Lives Unlived: Folger McWonderman

Virtual psychology researcher. Media guru. Darling of journalists. Intellectual superstar. Good father…great humanitarian…blah blah blah. Born December 25, 19 – oh, but they’re just biographical details that don’t tell you anything about the man, aren’t they?

Folger – Good Old Folge as we used to call him at OUPD – Salt of the Earth Folgey – The Happy Coffee Man – was, despite his genius, a modest person who shunned the spotlight. All of the time he spent jetting around the world in order to appear on various talk shows or in news reports and documentaries, was his way of compensating for his essential shyness.

If anybody had less to be modest about, it was definitely “Good Times, Bad Times, You Know I’ve Had My Share” McWonderman. He was the discoverer of the McWonderman Visual Literalness Syndrome, after all.

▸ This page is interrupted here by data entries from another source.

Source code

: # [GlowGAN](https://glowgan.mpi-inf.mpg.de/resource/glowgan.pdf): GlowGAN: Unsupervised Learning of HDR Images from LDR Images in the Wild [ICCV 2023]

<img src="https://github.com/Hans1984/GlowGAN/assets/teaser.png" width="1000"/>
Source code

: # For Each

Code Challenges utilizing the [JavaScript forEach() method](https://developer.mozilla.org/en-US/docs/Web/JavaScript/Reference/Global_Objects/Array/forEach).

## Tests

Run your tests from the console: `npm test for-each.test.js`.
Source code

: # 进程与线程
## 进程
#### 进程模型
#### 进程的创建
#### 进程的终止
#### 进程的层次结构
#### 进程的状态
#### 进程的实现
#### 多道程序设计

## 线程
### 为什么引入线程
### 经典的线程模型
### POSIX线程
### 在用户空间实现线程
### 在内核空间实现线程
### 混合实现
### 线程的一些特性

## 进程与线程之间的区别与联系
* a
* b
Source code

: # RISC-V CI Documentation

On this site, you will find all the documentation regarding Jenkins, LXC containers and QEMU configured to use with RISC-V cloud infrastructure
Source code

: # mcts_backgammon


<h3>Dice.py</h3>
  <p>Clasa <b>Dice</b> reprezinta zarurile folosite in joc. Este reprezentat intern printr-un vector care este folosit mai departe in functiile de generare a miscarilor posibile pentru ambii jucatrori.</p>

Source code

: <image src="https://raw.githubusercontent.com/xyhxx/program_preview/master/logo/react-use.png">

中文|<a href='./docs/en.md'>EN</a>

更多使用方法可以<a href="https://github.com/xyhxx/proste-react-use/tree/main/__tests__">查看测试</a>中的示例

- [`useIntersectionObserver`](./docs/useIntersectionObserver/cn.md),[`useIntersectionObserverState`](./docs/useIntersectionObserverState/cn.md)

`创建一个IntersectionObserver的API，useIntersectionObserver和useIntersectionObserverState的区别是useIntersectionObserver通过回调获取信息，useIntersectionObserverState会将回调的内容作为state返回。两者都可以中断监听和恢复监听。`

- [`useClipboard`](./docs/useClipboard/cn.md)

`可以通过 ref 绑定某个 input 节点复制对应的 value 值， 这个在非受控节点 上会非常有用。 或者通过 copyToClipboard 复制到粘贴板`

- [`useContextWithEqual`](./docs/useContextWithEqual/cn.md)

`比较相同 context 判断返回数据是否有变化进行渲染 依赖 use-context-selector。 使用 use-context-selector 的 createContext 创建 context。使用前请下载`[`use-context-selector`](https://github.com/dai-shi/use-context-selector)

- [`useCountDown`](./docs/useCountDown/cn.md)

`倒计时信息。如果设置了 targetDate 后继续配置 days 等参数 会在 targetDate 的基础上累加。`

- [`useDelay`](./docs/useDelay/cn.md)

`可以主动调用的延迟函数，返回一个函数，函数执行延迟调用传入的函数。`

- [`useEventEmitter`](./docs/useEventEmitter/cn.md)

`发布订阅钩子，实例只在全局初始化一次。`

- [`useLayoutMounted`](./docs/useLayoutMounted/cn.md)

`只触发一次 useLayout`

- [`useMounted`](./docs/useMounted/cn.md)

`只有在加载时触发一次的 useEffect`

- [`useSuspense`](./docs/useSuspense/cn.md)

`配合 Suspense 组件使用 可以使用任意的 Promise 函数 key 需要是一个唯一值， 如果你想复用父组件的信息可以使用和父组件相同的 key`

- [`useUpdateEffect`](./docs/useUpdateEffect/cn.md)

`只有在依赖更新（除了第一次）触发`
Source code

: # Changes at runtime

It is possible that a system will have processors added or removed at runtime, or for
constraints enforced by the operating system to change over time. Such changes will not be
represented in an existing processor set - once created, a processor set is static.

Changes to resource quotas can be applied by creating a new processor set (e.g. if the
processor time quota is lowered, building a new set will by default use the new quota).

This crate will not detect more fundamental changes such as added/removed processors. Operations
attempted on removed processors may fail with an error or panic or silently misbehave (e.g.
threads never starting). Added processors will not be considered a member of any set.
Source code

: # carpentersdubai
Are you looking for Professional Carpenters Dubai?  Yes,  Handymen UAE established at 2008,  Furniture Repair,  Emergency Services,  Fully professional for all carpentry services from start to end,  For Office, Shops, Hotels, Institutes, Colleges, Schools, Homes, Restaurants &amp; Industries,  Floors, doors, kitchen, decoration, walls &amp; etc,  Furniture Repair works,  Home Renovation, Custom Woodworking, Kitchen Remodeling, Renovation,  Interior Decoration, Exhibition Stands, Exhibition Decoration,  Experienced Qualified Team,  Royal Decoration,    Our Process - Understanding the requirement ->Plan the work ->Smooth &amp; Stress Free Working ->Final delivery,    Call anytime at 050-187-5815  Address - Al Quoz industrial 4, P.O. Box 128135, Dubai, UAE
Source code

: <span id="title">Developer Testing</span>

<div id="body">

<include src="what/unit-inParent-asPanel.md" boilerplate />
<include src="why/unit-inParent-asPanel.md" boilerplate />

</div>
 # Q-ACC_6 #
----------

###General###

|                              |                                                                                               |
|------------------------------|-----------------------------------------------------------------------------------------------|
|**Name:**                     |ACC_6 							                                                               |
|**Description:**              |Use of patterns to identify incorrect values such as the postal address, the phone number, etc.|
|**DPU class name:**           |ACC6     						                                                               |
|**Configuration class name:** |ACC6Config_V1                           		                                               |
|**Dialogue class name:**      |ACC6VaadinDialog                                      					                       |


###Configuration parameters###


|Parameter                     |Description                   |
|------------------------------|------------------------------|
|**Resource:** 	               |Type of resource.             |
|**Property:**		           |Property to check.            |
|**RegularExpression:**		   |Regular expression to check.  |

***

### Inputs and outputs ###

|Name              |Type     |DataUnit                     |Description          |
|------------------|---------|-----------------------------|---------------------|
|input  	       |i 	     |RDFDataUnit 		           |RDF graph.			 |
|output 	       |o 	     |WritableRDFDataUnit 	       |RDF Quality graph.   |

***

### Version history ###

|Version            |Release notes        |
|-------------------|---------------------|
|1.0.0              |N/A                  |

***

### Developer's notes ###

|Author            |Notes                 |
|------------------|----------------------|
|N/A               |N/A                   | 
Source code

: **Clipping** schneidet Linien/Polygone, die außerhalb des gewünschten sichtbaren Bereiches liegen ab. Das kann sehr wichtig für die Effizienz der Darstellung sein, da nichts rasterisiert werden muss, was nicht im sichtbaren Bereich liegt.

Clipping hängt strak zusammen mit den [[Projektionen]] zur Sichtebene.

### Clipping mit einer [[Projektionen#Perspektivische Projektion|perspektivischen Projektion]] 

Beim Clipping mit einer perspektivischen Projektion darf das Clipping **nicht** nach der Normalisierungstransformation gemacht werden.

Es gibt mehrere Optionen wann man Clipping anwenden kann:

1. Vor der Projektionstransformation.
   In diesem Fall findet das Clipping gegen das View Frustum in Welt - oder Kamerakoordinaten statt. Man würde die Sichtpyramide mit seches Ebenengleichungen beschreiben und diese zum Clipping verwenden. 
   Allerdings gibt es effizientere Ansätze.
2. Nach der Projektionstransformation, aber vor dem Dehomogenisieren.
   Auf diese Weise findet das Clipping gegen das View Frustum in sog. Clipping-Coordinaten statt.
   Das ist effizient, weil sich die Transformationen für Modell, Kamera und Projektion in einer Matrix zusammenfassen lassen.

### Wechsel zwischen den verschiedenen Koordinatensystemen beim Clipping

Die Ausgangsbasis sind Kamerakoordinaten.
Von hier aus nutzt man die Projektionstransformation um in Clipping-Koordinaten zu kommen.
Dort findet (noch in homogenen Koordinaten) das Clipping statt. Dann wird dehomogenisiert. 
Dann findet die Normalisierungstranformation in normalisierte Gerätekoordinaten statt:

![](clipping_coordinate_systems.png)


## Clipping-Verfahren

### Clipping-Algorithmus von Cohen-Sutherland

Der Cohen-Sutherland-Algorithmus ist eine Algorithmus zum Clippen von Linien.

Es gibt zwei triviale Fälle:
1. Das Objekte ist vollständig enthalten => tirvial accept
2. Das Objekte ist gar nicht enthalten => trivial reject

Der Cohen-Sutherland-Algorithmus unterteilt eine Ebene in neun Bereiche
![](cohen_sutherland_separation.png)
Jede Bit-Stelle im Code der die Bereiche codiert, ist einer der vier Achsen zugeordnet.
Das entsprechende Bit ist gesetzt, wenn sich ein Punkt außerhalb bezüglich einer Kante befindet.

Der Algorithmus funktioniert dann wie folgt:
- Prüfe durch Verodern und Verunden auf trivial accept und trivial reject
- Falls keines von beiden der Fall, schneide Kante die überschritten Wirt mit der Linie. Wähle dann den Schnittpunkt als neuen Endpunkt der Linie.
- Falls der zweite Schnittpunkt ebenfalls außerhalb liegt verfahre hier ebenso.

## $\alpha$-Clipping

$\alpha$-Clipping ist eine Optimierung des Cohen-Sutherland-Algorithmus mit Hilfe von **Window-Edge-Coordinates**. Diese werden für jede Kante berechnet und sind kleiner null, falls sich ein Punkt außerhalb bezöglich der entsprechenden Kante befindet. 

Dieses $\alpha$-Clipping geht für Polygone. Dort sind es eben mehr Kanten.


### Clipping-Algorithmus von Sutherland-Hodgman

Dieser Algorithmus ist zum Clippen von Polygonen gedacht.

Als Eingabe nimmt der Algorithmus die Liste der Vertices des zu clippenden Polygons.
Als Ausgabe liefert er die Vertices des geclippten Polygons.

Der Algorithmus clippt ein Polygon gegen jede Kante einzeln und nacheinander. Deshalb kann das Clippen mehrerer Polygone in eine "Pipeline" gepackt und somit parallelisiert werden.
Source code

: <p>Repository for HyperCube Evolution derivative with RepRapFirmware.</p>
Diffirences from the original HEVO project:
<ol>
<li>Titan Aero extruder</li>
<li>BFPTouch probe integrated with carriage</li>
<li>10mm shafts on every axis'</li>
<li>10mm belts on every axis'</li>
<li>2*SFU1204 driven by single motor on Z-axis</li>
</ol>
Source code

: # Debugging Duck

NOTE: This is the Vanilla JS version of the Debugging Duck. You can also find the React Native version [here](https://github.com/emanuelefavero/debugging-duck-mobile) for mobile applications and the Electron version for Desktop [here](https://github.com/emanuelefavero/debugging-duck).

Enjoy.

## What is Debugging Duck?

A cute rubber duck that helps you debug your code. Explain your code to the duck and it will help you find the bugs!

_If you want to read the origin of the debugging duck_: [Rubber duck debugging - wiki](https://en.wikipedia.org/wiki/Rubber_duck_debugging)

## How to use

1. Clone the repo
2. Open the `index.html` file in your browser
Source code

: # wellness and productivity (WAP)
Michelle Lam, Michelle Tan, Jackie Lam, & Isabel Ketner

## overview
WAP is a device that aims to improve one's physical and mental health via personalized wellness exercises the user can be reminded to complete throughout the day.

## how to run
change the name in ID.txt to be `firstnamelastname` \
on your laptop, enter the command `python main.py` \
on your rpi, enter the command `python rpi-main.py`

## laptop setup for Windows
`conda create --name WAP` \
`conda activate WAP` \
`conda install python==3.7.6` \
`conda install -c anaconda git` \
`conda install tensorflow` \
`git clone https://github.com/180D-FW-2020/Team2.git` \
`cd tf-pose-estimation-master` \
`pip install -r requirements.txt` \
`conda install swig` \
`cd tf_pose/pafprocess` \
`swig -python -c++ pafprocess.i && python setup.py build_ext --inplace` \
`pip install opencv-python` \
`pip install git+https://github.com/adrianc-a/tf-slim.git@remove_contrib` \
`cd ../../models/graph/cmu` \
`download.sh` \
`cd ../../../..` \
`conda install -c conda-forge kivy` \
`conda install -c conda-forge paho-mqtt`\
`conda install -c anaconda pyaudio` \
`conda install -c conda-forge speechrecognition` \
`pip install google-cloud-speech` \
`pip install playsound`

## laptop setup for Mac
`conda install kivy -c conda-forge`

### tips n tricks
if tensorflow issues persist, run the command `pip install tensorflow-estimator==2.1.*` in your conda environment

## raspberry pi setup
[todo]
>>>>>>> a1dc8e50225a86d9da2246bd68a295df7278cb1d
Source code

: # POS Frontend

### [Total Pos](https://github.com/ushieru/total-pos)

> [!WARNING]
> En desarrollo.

As all first year psych students know, McVLS afflicts people who spend too much time in virtual environments; some develop an impairment in their visual processing centres that causes them to not be able to infer full objects when part of them are hidden. The textbook example (written by McWonderman, who admittedly spent a little too much time in bars than would be considered seemly by members of polite society, but, because he was a genius, was easily and completely forgiven) is of a person who sees the upper body and head of a bartender who cannot make the assumption that the rest of his body is hidden by the bar. Without having taken a single drink.

The implications for long distance truck drivers, soldiers and porn photographers should be obvious.

I remember the meeting when Folge McWondie had the initial inspiration that would lead to 127 peer-reviewed research papers, 12 books, 23 appearances on Conan O’Brien and a brief (and, as many critics have pointed out, superfluous, although I personally enjoyed it) cameo in the last Woody Allen film. Dean Rivers-Dentz was late, as usual; his excuse this time was that squirrels had chewed through the gas line in his car.

Virgil Aeneas (a sessional!) spent the first hour haranguing us about…something about the University administration slowly strangling the programme of funds because it’s main focus was shifting away from the Humanities and towards business. Typical sessional paranoia. I don’t know why Dean Rivers-Dentz let the discussion go on as long as it did.

For my part, I spent most of that interminable hour deciding which doughnut I would try to get out of the box. I’m a boysenberry cruller man, myself. Everybody on faculty knows it. Yet, somehow, no matter how quickly I rush to the box, somebody has gotten to the boysenberry crullers before me! Believe me, my Herculean efforts never end in anything more than a maple doughnut with pink sprinkles.

How embarrassing for an academic of my standing! I’ve been almost tenured for the last 16 years – surely, that merits the odd boysenberry cruller!

Ahem. Over coffee during a break, the McWonderboy started talking about this strange phenomenon he had noticed among virtual reality gamers – it seemed they were having difficulty making inferences about objects in the real world. “You mean to tell me,” I asked, “that you want us to believe that otherwise mentally healthy adults are children who cannot understand that the world doesn’t disappear when they cover their eyes?”

Other teachers in the room have gone on record as saying that I was being sarcastic. However, where some saw a young man skulking away from a verbal tongue-lashing from a senior colleague, I saw a light bulb going off above the head of a brilliant theoretician. Folger McWonderman himself understood that I was helping guide a younger academic to the truth. In this case, a truth that would make him the toast of celebrity pseudo-intellectuals and a darling of the sycophantic academic community.

After fame struck, I cannot begin to count the number of times in faculty meetings (full programme meetings, too, not just the Virtual Psychology stream) that Folgie talked about how he owed his success to my inspiration. If colleagues who were at those meetings do not remember him saying this, well, I chalk that up to professional jealousy. Or approaching senility (the average age of faculty at OUPD is, let us be honest, creeping upwards at a frighteningly quick pace).

With the passing of Folger McWonderman, science has lost a giant. But, science will pick itself up and go on.

Irascible Zagreb

Irascible Zagreb is the author of a book and a couple of papers on psycho-kinetic household pets in virtual litter boxes. He was a close colleague of Folger McWonderman at the Ontario University of PsychoDigitality. A very close colleague. They were like brothers, really.